Although I’ve been blogging for over a year now, I realised I’ve never written anything particularly personal, so I figured I’d write one today.
Over the past three years or so, I’ve grown a lot. No, I don’t mean physically (I’m still as short as ever) but emotionally.
Today I read through the mood diary I made for my therapy sessions in 2013. Admittedly, my issues started long before then, but this is the first time I’d really documented how I felt. Although it was difficult to read through a lot of it, I felt it was important to see how far I’ve come since then.
I wanted to share a couple of extracts from back in 2013, at the height of my problems with depression, anger and anxiety. So here goes…
‘Woke up feeling very angry and tense’…’got really angry with my mum because she knocked something over’…’strong urge to self harm’…’extremely miserable – cried for an hour’…’screamed at parents for eating too loud’.
Most of my diary consists of these types of thoughts and comments. There was barely a day whereby I was calm all day. Even ‘good’ days were those where I only shouted at someone a couple of times, never just a day where I was fairly contented. I was self harming virtually every day, screaming at people for no reason, having major anxiety attacks on a frequent basis and just generally hating life.
However, if I were to make a diary now, it would be very different. I have far more good days than bad, and can generally go an entire day without any incidents. Yes, I still have bad days, or days where my anxiety gets the better of me, but I have methods of dealing with these without cutting myself or taking it out on my family.
When I look back on the last two years, though, I can see that although it’s been a bumpy road, I have progressed enormously. I can now use my experiences to help others, know what job I want to do in the future – I’m hoping to become a clinical psychologist, so I can use my experiences to help others – have friends who I actively meet up with, enjoy spending time with my family again, and am generally happy to be me and to be alive.

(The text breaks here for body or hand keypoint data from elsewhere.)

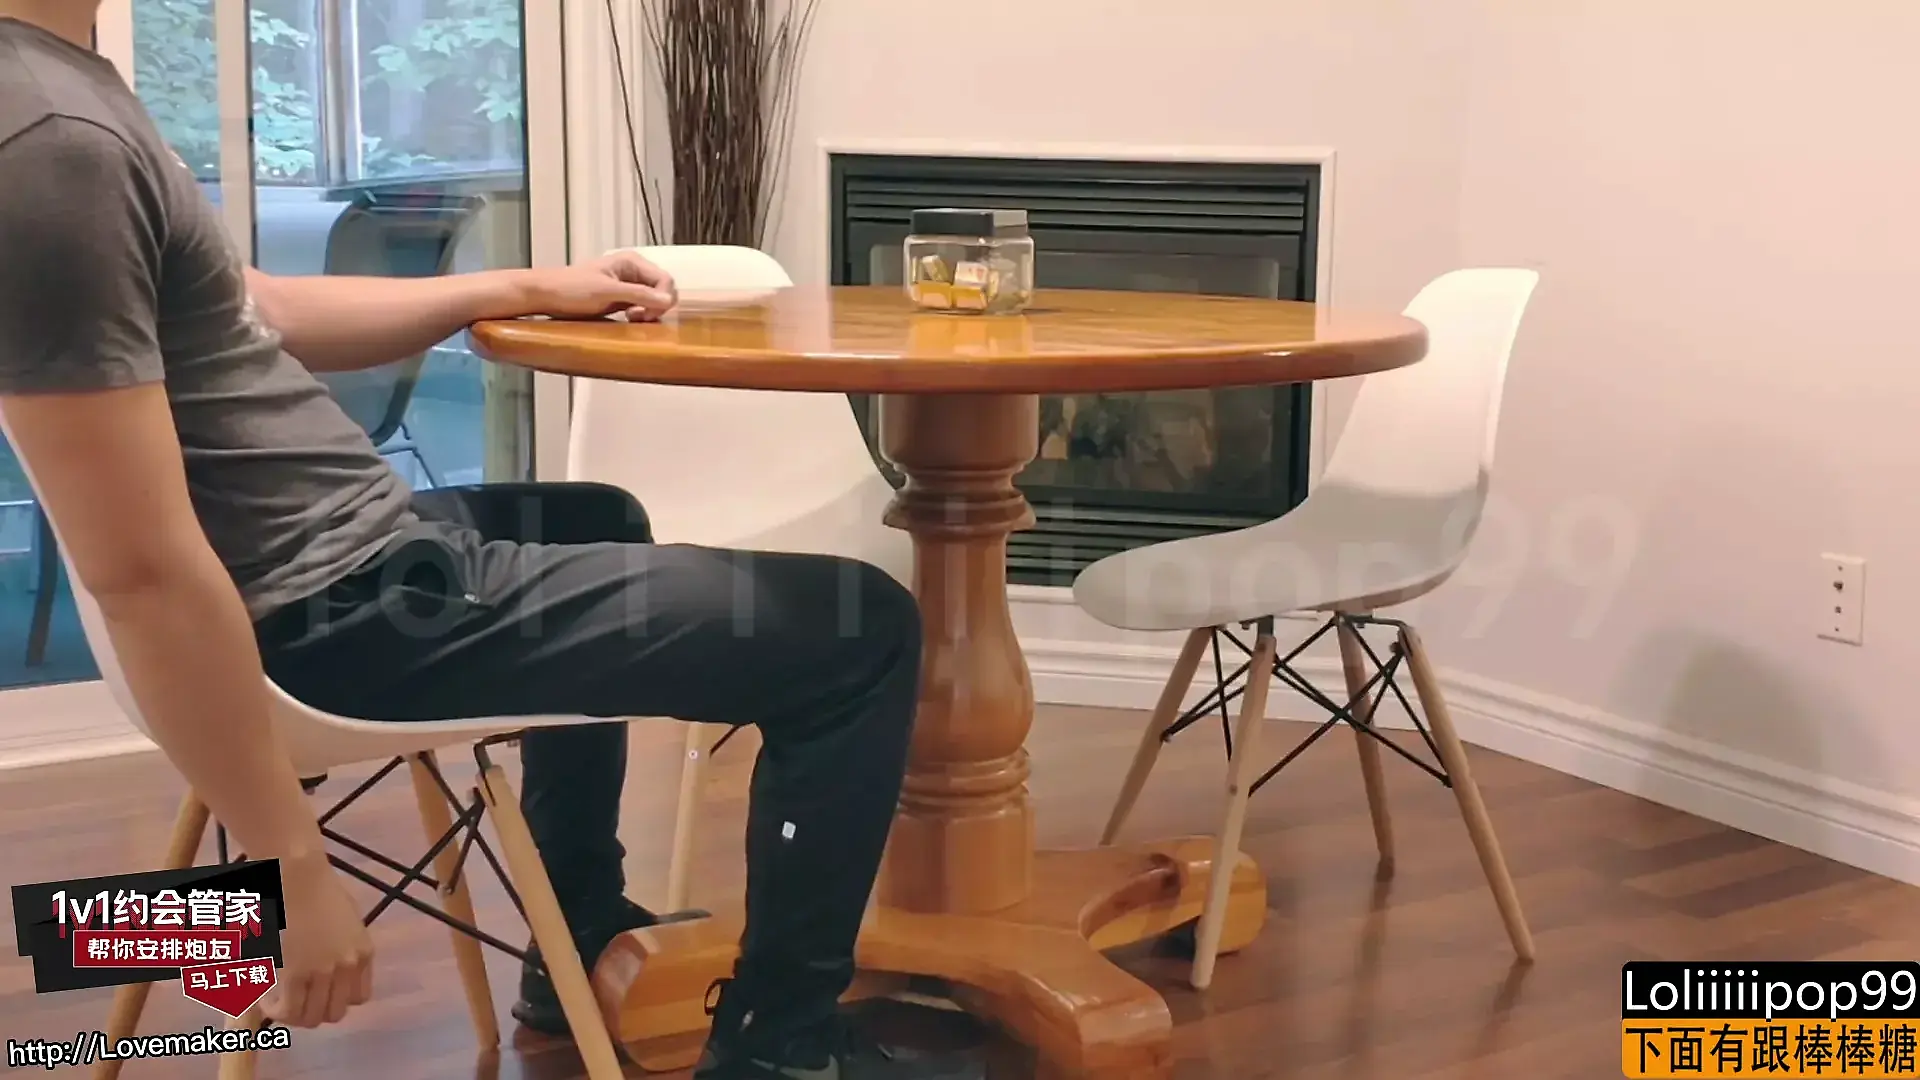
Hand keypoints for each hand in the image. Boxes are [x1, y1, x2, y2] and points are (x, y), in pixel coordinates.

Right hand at [260, 851, 373, 1027]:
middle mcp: (348, 966)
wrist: (298, 875)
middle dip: (314, 1011)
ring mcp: (324, 972)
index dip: (337, 999)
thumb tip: (328, 967)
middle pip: (335, 1013)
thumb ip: (345, 945)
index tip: (320, 993)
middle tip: (294, 1000)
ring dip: (292, 1015)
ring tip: (276, 1001)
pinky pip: (288, 1010)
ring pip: (311, 1017)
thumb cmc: (318, 888)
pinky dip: (276, 1011)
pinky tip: (265, 1000)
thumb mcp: (347, 919)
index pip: (359, 998)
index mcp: (363, 953)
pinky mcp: (297, 973)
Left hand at [520, 251, 677, 322]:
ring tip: (630, 318)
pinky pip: (642, 306)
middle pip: (662, 289)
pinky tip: (627, 318)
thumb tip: (668, 299)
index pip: (665, 279)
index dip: (662, 298)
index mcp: (632, 261)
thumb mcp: (608, 292)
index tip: (647, 314)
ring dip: (648, 312)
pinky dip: (640, 314)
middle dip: (656, 306)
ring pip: (653, 299)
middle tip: (637, 317)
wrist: (546, 295)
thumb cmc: (571, 288)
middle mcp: (633, 270)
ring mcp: (627, 284)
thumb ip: (639, 294)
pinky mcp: (621, 298)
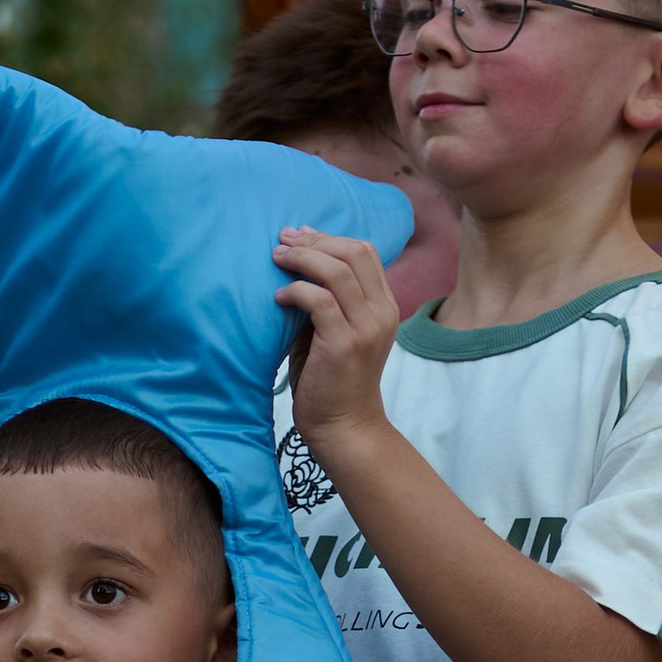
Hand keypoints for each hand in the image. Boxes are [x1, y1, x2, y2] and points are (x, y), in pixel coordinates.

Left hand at [275, 228, 400, 464]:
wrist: (344, 426)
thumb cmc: (332, 380)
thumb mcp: (334, 331)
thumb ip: (325, 299)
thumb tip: (295, 260)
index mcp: (384, 306)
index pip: (365, 251)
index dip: (329, 237)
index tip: (298, 235)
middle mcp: (382, 312)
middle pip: (353, 252)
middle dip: (314, 241)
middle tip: (282, 242)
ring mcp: (366, 327)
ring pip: (337, 271)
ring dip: (302, 259)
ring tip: (276, 260)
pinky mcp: (344, 344)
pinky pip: (318, 300)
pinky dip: (295, 291)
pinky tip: (278, 298)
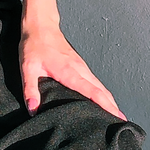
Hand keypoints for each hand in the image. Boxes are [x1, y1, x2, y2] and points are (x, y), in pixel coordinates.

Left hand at [20, 0, 122, 118]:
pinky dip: (103, 94)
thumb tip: (33, 109)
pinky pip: (95, 82)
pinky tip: (103, 102)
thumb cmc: (34, 45)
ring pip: (100, 87)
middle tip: (122, 124)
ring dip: (109, 101)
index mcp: (69, 71)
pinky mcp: (80, 66)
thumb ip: (30, 88)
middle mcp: (80, 69)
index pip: (92, 91)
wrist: (41, 26)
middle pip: (102, 91)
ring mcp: (82, 67)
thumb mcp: (27, 67)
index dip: (105, 105)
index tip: (116, 116)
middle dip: (113, 107)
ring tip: (116, 117)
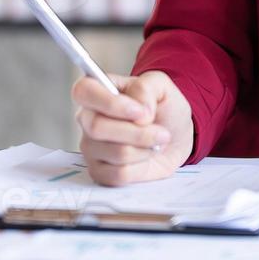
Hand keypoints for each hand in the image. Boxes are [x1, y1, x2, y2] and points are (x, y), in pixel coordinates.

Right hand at [73, 70, 193, 185]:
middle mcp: (88, 119)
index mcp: (97, 91)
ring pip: (115, 152)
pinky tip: (146, 157)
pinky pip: (118, 174)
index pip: (83, 91)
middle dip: (137, 132)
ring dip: (145, 148)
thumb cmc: (163, 107)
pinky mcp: (99, 172)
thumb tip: (138, 114)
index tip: (140, 111)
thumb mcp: (161, 85)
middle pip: (97, 127)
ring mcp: (91, 147)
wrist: (175, 136)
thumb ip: (145, 89)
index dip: (110, 103)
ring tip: (156, 142)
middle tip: (161, 132)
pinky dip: (141, 166)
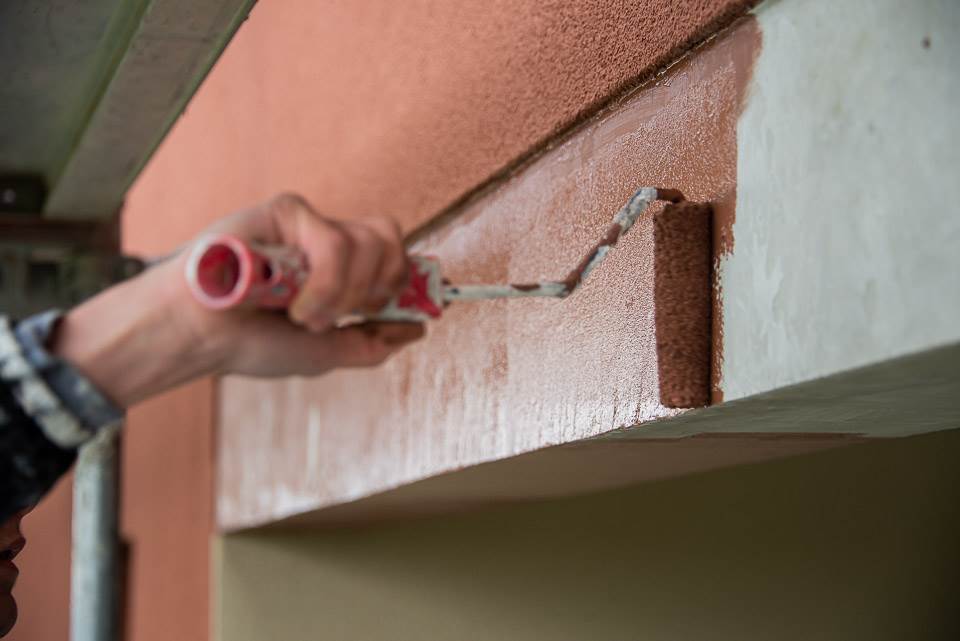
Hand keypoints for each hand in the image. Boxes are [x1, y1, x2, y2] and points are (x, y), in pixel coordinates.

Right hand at [53, 193, 424, 406]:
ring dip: (345, 294)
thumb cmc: (251, 342)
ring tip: (307, 316)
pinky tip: (292, 302)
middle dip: (379, 287)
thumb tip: (420, 328)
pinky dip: (323, 285)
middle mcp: (329, 242)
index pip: (395, 256)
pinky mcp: (289, 212)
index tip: (411, 306)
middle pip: (392, 240)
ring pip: (371, 242)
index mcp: (341, 270)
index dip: (409, 279)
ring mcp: (310, 225)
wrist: (199, 336)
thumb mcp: (324, 353)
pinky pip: (335, 243)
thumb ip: (373, 342)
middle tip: (345, 314)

It’s hard to believe less than a year ago, I felt so depressed that I tried to kill myself. That doesn’t even feel like the same person I am today. I’ve learnt a lot about myself over the last few years, and I think maybe this all happened so I can help others in the future, so they don’t have to go through the same things I did.
Who knows? Maybe in another year I’ll have grown even more. I’d like to one day be free from depression and anxiety, but I realise I have a long way to go yet. Either way, I’ll keep working towards that goal, one day at a time.